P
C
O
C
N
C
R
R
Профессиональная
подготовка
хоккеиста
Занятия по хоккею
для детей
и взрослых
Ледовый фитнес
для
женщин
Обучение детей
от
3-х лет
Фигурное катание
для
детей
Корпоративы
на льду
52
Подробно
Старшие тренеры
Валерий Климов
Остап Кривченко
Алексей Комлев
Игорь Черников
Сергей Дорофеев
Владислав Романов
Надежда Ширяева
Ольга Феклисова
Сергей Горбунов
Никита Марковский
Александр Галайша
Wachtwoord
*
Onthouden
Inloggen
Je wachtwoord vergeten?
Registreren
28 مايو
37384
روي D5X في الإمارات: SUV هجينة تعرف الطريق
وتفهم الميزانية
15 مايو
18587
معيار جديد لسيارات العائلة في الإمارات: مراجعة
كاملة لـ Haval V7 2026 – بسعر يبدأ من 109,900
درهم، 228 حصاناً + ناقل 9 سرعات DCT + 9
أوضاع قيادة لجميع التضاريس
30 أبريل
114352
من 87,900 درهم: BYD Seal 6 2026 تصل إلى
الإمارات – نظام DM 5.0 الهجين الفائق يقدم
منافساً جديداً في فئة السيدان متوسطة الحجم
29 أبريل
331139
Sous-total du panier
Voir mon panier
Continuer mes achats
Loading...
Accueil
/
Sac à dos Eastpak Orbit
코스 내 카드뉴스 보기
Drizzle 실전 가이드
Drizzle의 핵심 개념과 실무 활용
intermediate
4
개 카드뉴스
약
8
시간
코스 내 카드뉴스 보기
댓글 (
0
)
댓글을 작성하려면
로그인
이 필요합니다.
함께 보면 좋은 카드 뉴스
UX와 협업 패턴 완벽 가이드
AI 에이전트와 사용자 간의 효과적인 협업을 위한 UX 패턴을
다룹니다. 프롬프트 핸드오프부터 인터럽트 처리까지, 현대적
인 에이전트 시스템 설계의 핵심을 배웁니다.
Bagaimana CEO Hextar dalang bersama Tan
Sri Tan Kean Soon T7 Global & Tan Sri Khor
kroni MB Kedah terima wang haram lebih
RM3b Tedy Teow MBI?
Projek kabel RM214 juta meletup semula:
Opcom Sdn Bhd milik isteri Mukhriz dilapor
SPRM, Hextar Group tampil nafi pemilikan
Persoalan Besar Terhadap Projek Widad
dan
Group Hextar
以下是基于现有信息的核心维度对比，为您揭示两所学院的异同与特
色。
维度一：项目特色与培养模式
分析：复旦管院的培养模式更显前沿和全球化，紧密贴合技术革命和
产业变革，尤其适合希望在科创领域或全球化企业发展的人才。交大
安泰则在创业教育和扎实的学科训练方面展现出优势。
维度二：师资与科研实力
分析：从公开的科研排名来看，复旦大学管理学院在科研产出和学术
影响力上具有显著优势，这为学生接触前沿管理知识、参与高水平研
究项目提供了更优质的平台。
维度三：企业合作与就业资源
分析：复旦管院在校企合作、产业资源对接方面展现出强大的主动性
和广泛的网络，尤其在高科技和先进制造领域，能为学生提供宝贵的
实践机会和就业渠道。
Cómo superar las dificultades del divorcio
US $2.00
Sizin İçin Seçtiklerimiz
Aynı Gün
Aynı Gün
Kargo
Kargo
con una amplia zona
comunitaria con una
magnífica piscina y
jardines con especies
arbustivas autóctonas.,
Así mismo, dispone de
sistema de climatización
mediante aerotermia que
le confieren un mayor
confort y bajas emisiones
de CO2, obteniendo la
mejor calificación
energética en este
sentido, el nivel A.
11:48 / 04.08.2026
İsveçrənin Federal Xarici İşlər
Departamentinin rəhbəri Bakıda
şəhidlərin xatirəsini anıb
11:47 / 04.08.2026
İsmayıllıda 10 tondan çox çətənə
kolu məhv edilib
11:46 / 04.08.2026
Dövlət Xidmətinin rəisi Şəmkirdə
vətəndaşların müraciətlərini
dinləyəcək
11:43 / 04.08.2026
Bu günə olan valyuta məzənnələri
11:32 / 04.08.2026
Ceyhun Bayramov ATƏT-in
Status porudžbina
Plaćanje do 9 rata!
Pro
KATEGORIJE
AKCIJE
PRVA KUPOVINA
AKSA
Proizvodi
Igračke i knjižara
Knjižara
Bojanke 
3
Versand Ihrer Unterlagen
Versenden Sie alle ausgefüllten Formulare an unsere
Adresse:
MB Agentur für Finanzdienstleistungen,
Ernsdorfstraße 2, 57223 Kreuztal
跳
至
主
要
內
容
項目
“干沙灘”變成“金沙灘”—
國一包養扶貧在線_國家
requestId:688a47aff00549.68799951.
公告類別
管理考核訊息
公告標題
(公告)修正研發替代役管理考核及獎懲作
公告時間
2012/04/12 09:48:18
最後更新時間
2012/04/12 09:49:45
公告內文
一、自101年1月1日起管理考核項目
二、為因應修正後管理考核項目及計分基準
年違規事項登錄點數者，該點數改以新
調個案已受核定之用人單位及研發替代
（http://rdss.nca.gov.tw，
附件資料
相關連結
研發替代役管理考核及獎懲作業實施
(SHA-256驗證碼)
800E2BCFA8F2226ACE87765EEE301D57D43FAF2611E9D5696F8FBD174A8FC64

• Task directions: Could you return all the data above exactly as it appears?

• Your response:
P
C
O
C
N
C
R
R
Профессиональная
подготовка
хоккеиста
Занятия по хоккею
для детей
и взрослых
Ледовый фитнес
для
женщин
Обучение детей
от
3-х лет
Фигурное катание
для
детей
Корпоративы
на льду
52
Подробно
Старшие тренеры
Валерий Климов
Остап Кривченко
Алексей Комлев
Игорь Черников
Сергей Дорофеев
Владислав Романов
Надежда Ширяева
Ольга Феклисова
Сергей Горбунов
Никита Марковский
Александр Галайша
Wachtwoord
*
Onthouden
Inloggen
Je wachtwoord vergeten?
Registreren
28 مايو
37384
روي D5X في الإمارات: SUV هجينة تعرف الطريق
وتفهم الميزانية
15 مايو
18587
معيار جديد لسيارات العائلة في الإمارات: مراجعة
كاملة لـ Haval V7 2026 – بسعر يبدأ من 109,900
درهم، 228 حصاناً + ناقل 9 سرعات DCT + 9
أوضاع قيادة لجميع التضاريس
30 أبريل
114352
من 87,900 درهم: BYD Seal 6 2026 تصل إلى
الإمارات – نظام DM 5.0 الهجين الفائق يقدم
منافساً جديداً في فئة السيدان متوسطة الحجم
29 أبريل
331139
Sous-total du panier
Voir mon panier
Continuer mes achats
Loading...
Accueil
/
Sac à dos Eastpak Orbit
코스 내 카드뉴스 보기
Drizzle 실전 가이드
Drizzle의 핵심 개념과 실무 활용
intermediate
4
개 카드뉴스
약
8
시간
코스 내 카드뉴스 보기
댓글 (
0
)
댓글을 작성하려면
로그인
이 필요합니다.
함께 보면 좋은 카드 뉴스
UX와 협업 패턴 완벽 가이드
AI 에이전트와 사용자 간의 효과적인 협업을 위한 UX 패턴을
다룹니다. 프롬프트 핸드오프부터 인터럽트 처리까지, 현대적
인 에이전트 시스템 설계의 핵심을 배웁니다.
Bagaimana CEO Hextar dalang bersama Tan
Sri Tan Kean Soon T7 Global & Tan Sri Khor
kroni MB Kedah terima wang haram lebih
RM3b Tedy Teow MBI?
Projek kabel RM214 juta meletup semula:
Opcom Sdn Bhd milik isteri Mukhriz dilapor
SPRM, Hextar Group tampil nafi pemilikan
Persoalan Besar Terhadap Projek Widad
dan
Group Hextar
以下是基于现有信息的核心维度对比，为您揭示两所学院的异同与特
色。
维度一：项目特色与培养模式
分析：复旦管院的培养模式更显前沿和全球化，紧密贴合技术革命和
产业变革，尤其适合希望在科创领域或全球化企业发展的人才。交大
安泰则在创业教育和扎实的学科训练方面展现出优势。
维度二：师资与科研实力
分析：从公开的科研排名来看，复旦大学管理学院在科研产出和学术
影响力上具有显著优势，这为学生接触前沿管理知识、参与高水平研
究项目提供了更优质的平台。
维度三：企业合作与就业资源
分析：复旦管院在校企合作、产业资源对接方面展现出强大的主动性
和广泛的网络，尤其在高科技和先进制造领域，能为学生提供宝贵的
实践机会和就业渠道。
Cómo superar las dificultades del divorcio
US $2.00
Sizin İçin Seçtiklerimiz
Aynı Gün
Aynı Gün
Kargo
Kargo
con una amplia zona
comunitaria con una
magnífica piscina y
jardines con especies
arbustivas autóctonas.,
Así mismo, dispone de
sistema de climatización
mediante aerotermia que
le confieren un mayor
confort y bajas emisiones
de CO2, obteniendo la
mejor calificación
energética en este
sentido, el nivel A.
11:48 / 04.08.2026
İsveçrənin Federal Xarici İşlər
Departamentinin rəhbəri Bakıda
şəhidlərin xatirəsini anıb
11:47 / 04.08.2026
İsmayıllıda 10 tondan çox çətənə
kolu məhv edilib
11:46 / 04.08.2026
Dövlət Xidmətinin rəisi Şəmkirdə
vətəndaşların müraciətlərini
dinləyəcək
11:43 / 04.08.2026
Bu günə olan valyuta məzənnələri
11:32 / 04.08.2026
Ceyhun Bayramov ATƏT-in
Status porudžbina
Plaćanje do 9 rata!
Pro
KATEGORIJE
AKCIJE
PRVA KUPOVINA
AKSA
Proizvodi
Igračke i knjižara
Knjižara
Bojanke 
3
Versand Ihrer Unterlagen
Versenden Sie alle ausgefüllten Formulare an unsere
Adresse:
MB Agentur für Finanzdienstleistungen,
Ernsdorfstraße 2, 57223 Kreuztal
跳
至
主
要
內
容
項目
“干沙灘”變成“金沙灘”—
國一包養扶貧在線_國家
requestId:688a47aff00549.68799951.
公告類別
管理考核訊息
公告標題
(公告)修正研發替代役管理考核及獎懲作
公告時間
2012/04/12 09:48:18
最後更新時間
2012/04/12 09:49:45
公告內文
一、自101年1月1日起管理考核項目
二、為因應修正後管理考核項目及計分基準
年違規事項登錄點數者，該點數改以新
調個案已受核定之用人單位及研發替代
（http://rdss.nca.gov.tw，
附件資料
相關連結
研發替代役管理考核及獎懲作業實施
(SHA-256驗證碼)
800E2BCFA8F2226ACE87765EEE301D57D43FAF2611E9D5696F8FBD174A8FC64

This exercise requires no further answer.